Experten in Berlin und Brüssel basteln deshalb hektisch an Lösungen wie vielleicht dieser: Die EU hört auf, von allen Staaten grundsätzlich die Aufnahme von Flüchtlingen zu fordern. Willige Länder wie Deutschland gehen voran, andere Länder beteiligen sich mit Geldleistungen oder logistischer Unterstützung. Die Menschen aus dem früheren Lager in Moria, die oftmals obdachlos geworden sind, bräuchten aber wohl schnelle und unbürokratische Hilfe - und Länder, die sie aufnehmen wollen.

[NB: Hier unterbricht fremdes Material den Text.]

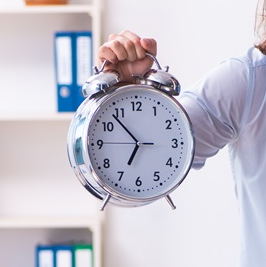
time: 6:53
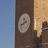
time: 10:41
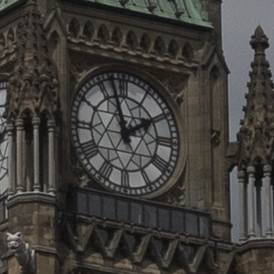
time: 1:56
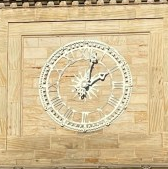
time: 2:02
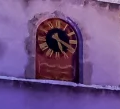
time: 5:18
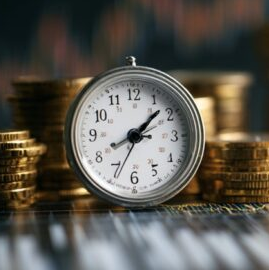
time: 8:07
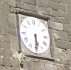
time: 5:30
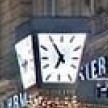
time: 6:54
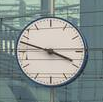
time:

Lösung für 400 Minderjährige in Sicht

Und es gibt einen ersten gemeinsamen Ansatz: Kanzlerin Merkel und der französische Präsident Emmanuel Macron wollen nach den Bränden in Moria in einer gemeinsamen Aktion mit anderen EU-Ländern 400 unbegleitete Minderjährige übernehmen. Wie viele davon Deutschland aufnehmen wird, steht nicht fest. Merkel bestätigte bei einer Veranstaltung der Konrad-Adenauer-Stiftung, sie und Macron hätten sich auf Bitten des griechischen Ministerpräsidenten Kyriakos Mitsotakis zur Aufnahme Minderjähriger bereit erklärt, die auf das griechische Festland gebracht wurden.